Sono Teruko was born in 1846 in Edo (later to be Tokyo) in a well-to-do doctor’s household; her two brothers both became doctors as well and her sister Haruko a teacher. In 1865 she married a local samurai; their daughter Toyoko was born in 1868, but as the world changed around them with the Meiji Restoration, Teruko quarreled frequently with her husband over his drinking and his way with money (his samurai-style way of doing business was not profitable). In 1871 she left him and returned to the family home, now in Ibaraki, with her daughter.
After teaching along with Haruko for some time, she left for Tokyo to study the law (leaving Toyoko with her sister as the future inheritor of the household). In 1874, after a short apprenticeship, she became a
daigennin or unofficial lawyer, the only woman to do so, and brought her daughter to Tokyo now that she had a means of support. Over the next eleven years she won numerous cases, becoming a celebrity for her elegant and practical clothing and hairstyle as well as her legal skills. It was increasingly difficult to make a living, however (in the hot summer of 1876 she ran a popular but short-lived icehouse as a side hustle), as the legal system became formalized: to be a lawyer you had to pass an exam, and to pass the exam you had to go to law school, and to go to law school you had to be a man. Facing the end of her legal career, Teruko decided to focus on education for women. She consulted the philosopher and supporter of women’s education
Fukuzawa Yukichi, who said cynically that since most men studying overseas wasted the money spent on them, she ought to start off with nothing and earn on her own account.

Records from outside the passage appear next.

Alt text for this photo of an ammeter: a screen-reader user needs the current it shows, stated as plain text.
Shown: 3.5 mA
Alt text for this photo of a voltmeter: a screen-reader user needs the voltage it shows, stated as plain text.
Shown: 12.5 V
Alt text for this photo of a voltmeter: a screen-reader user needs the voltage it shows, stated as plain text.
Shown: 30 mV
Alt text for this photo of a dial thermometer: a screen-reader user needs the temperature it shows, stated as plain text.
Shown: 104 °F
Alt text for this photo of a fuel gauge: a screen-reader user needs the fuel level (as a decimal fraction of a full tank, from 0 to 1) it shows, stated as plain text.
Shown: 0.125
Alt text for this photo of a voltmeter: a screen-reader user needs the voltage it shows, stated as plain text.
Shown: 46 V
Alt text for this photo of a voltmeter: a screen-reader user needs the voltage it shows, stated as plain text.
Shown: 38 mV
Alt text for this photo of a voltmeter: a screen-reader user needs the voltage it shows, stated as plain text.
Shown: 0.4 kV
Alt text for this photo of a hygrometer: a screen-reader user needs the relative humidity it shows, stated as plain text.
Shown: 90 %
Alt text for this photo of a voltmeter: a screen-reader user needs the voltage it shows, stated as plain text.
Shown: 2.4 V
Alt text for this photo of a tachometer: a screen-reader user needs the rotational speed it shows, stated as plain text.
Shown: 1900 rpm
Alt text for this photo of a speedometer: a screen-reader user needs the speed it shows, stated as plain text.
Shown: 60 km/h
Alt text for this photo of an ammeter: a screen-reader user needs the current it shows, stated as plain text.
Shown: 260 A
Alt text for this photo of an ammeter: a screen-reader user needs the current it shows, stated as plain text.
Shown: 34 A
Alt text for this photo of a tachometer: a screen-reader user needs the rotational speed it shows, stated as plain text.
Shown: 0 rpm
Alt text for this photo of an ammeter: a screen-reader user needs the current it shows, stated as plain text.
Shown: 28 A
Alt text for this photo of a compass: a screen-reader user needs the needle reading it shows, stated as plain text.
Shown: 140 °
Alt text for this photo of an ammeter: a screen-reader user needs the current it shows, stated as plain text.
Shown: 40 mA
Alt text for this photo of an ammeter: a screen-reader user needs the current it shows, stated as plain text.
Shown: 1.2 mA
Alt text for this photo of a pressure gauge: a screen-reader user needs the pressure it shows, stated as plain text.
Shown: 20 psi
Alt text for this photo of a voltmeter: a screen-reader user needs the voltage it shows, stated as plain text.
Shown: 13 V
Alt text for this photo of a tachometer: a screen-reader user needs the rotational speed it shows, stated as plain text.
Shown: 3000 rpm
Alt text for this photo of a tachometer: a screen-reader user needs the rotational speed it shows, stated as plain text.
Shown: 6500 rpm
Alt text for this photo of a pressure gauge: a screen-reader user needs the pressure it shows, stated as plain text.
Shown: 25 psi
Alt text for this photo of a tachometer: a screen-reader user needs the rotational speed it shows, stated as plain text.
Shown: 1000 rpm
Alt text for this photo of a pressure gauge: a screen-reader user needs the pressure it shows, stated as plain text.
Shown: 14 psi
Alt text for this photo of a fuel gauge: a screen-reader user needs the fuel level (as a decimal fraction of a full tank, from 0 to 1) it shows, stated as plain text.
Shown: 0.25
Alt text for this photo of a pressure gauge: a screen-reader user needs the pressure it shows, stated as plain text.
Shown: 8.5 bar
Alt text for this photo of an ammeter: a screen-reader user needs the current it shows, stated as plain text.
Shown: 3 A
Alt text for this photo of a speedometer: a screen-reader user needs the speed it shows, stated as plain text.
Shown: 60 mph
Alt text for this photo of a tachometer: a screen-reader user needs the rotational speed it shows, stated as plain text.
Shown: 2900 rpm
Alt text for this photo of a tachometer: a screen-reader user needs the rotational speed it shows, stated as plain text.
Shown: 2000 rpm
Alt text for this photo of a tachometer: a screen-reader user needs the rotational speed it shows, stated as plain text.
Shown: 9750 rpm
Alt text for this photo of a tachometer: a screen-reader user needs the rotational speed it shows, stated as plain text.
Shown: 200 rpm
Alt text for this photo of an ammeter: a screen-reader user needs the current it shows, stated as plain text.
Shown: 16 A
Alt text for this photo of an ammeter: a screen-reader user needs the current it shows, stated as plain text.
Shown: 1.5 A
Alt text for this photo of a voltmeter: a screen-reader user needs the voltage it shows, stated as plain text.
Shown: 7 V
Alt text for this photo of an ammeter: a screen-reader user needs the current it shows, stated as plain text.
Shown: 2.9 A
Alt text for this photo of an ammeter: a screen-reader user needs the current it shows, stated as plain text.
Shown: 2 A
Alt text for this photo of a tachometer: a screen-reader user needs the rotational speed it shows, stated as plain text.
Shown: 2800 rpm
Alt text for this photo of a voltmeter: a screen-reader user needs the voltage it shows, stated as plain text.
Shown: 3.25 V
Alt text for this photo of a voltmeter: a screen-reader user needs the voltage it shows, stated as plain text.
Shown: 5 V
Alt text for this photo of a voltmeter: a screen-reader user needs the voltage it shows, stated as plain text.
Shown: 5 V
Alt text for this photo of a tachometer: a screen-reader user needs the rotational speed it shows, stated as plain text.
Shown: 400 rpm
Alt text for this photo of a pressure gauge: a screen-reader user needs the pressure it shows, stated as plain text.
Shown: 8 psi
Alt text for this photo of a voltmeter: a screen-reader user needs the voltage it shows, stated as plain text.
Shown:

In 1885 she set off for San Francisco, where the first thing that happened was a bank failure that left her penniless. With help from a local church, where she became a Christian and did mission work among Japanese sex workers, she started from scratch, working as a maid while she attended elementary school to master English and eventually graduated at the age of forty-two. She continued her studies in Chicago and New York, meanwhile setting up women’s groups and giving speeches on human rights and welfare for the Women’s Christian Temperance Union. She also published an autobiography in English.
In 1893 she returned to Japan, pausing to report to Fukuzawa that his snide remark had come true and leaving him speechless. The following year she launched the Komatsu [or Kisho?] Girls’ School, which taught reading, writing, calligraphy, arithmetic, accounting, English, and various household skills; its opening ceremony was attended by
Tsuda Umeko among others. The school was funded by the church, however, and eventually closed down after Teruko’s views on education clashed with the official line. She began to drift away from Christianity, becoming a Buddhist nun in 1904 and settling down in a quiet temple, from which she continued charity work supporting education, the Red Cross, and women’s rights. She died in 1925 at the age of seventy-nine.